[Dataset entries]
# # # # # # #

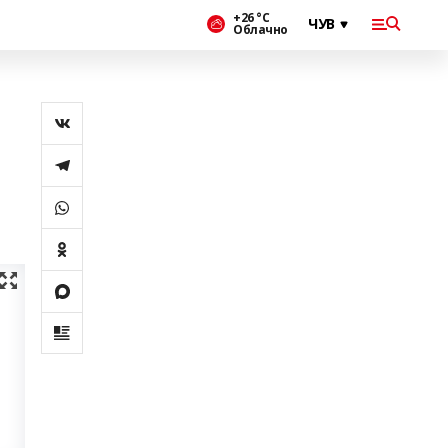
+26 °С
Облачно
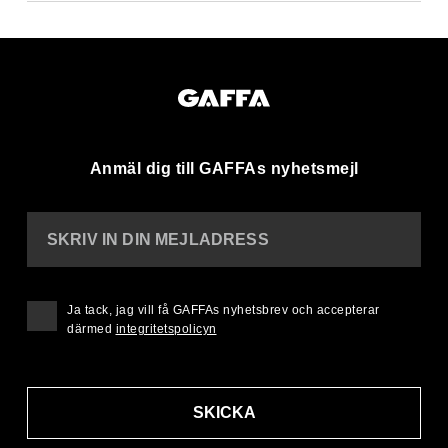
Anmäl dig till GAFFAs nyhetsmejl
SKRIV IN DIN MEJLADRESS
Ja tack, jag vill få GAFFAs nyhetsbrev och accepterar
därmed
integritetspolicyn
SKICKA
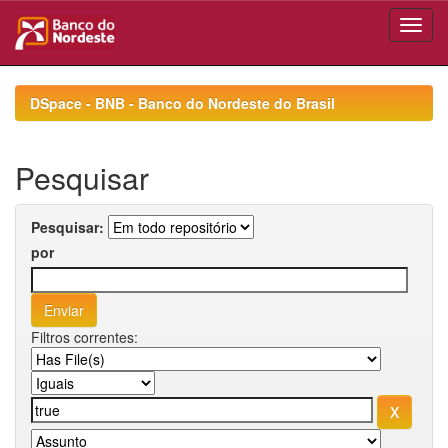
Skip
navigation
DSpace - BNB - Banco do Nordeste do Brasil
Pesquisar
Pesquisar:
por
Filtros correntes:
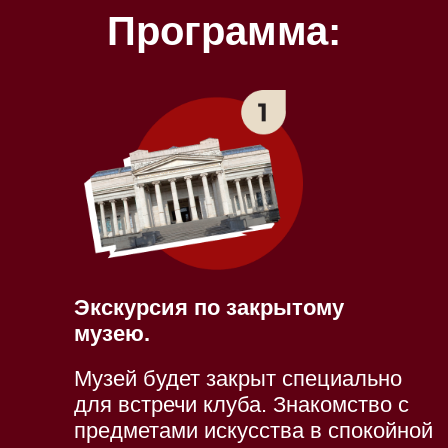
Программа:
Экскурсия по закрытому
музею.
Музей будет закрыт специально
для встречи клуба. Знакомство с
предметами искусства в спокойной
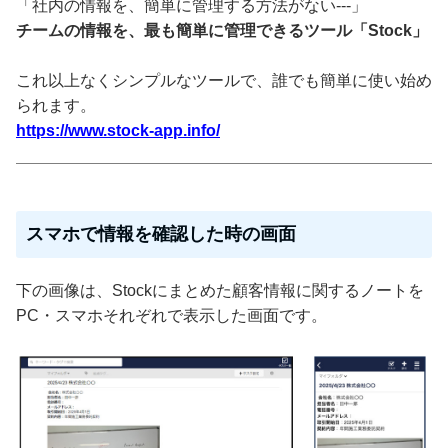
「社内の情報を、簡単に管理する方法がない---」
チームの情報を、最も簡単に管理できるツール「Stock」
これ以上なくシンプルなツールで、誰でも簡単に使い始め
られます。
https://www.stock-app.info/
スマホで情報を確認した時の画面
下の画像は、Stockにまとめた顧客情報に関するノートを
PC・スマホそれぞれで表示した画面です。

# # # # # # #

▶ THE TASK: Write out the data above exactly, minus any images.

▶ RESULT OF THE EXERCISE:
+26 °С
Облачно
Anmäl dig till GAFFAs nyhetsmejl
SKRIV IN DIN MEJLADRESS
Ja tack, jag vill få GAFFAs nyhetsbrev och accepterar
därmed
integritetspolicyn
SKICKA
Skip
navigation
DSpace - BNB - Banco do Nordeste do Brasil
Pesquisar
Pesquisar:
por
Filtros correntes:
Программа:
Экскурсия по закрытому
музею.
Музей будет закрыт специально
для встречи клуба. Знакомство с
предметами искусства в спокойной
「社内の情報を、簡単に管理する方法がない---」
チームの情報を、最も簡単に管理できるツール「Stock」
これ以上なくシンプルなツールで、誰でも簡単に使い始め
られます。
https://www.stock-app.info/
スマホで情報を確認した時の画面
下の画像は、Stockにまとめた顧客情報に関するノートを
PC・スマホそれぞれで表示した画面です。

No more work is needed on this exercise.